The transcription factor HNF-1β—a deficiency of which is known to cause a rare form of maturity-onset diabetes mellitus of the young (MODY)—has been implicated in the development of obesity-associated insulin resistance.

Credit: NPG

“Genetic variation and post-translational modification of components of the insulin signalling pathway cannot fully explain the clinical association of obesity and insulin resistance,” explains senior investigator Jens C. Brüning (Max-Planck-Institute for Neurological Research, Cologne, Germany). Hence, his team investigated the contribution of post-transcriptional gene silencing via microRNAs (miRNAs) to the development of obesity-associated insulin resistance. “We aimed to achieve a high coverage in detecting miRNAs whose expression is altered in the liver of obese mouse models through microarray technology,” says Brüning.
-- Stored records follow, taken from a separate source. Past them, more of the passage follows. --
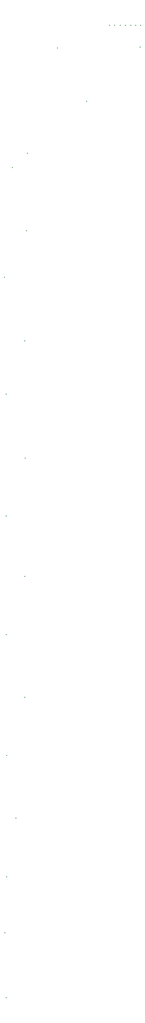
<source format=gbr>
%TF.GenerationSoftware,KiCad,Pcbnew,8.0.2*%
%TF.CreationDate,2025-02-04T18:07:08+01:00*%
%TF.ProjectId,FT25_AMS_VSENS,46543235-5f41-44d5-935f-5653454e532e,rev?*%
%TF.SameCoordinates,Original*%
%TF.FileFunction,Plated,1,4,PTH,Drill*%
%TF.FilePolarity,Positive*%
%FSLAX46Y46*%
G04 Gerber Fmt 4.6, Leading zero omitted, Abs format (unit mm)*
G04 Created by KiCad (PCBNEW 8.0.2) date 2025-02-04 18:07:08*
%MOMM*%
%LPD*%
G01*
G04 APERTURE LIST*
%TA.AperFunction,ViaDrill*%
%ADD10C,0.300000*%
%TD*%
G04 APERTURE END LIST*
D10*
X197150000Y-91250000D03*
X197300000Y-216100000D03*
X197500000Y-136700000D03*
X197500000Y-159300000D03*
X197500000Y-228500000D03*
X197550000Y-113450000D03*
X197600000Y-182300000D03*
X197600000Y-205400000D03*
X198718423Y-70342190D03*
X199400000Y-194287500D03*
X201100000Y-103300000D03*
X201100000Y-148200000D03*
X201100000Y-171200000D03*
X201200000Y-125700000D03*
X201425000Y-82300000D03*
X201605503Y-67621559D03*
X207350000Y-47500000D03*
X212900000Y-57650000D03*
X217300000Y-43200000D03*
X218300000Y-43200000D03*
X219400000Y-43200000D03*
X220400000Y-43200000D03*
X221400000Y-43200000D03*
X222300000Y-43200000D03*
X223150000Y-47350000D03*
X223300000Y-43200000D03*
M02*

</source>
What the researchers found was a robust upregulation of hepatic miR-802 expression not only in two obese mouse models but also in patients with obesity. Furthermore, the investigators showed that miR-802 overexpression caused insulin resistance in lean mice and, conversely, that reducing miR-802 expression in obese mice improved glucose metabolism. Brüning and co-workers then identified the target of miR-802-dependent silencing: HNF1B. Mutations in this gene cause the rare genetic diabetes variant MODY 5, which is also known as RCAD (renal cysts and diabetes syndrome). “Knockdown of HNF1B expression in the mouse liver using small hairpin RNA caused insulin resistance, which, to our knowledge, is the first demonstration of a role for HNF-1β in the regulation of hepatic insulin sensitivity and glucose metabolism,” comments Brüning.

In the future, the investigators hope to test the feasibility of miR-802 antagomirs—chemically engineered oligonucleotides that would prevent miR-802 from binding to the HNF1B mRNA molecule and thus preclude silencing—to treat obesity-associated insulin resistance and type 2 diabetes mellitus in nonhuman primate studies.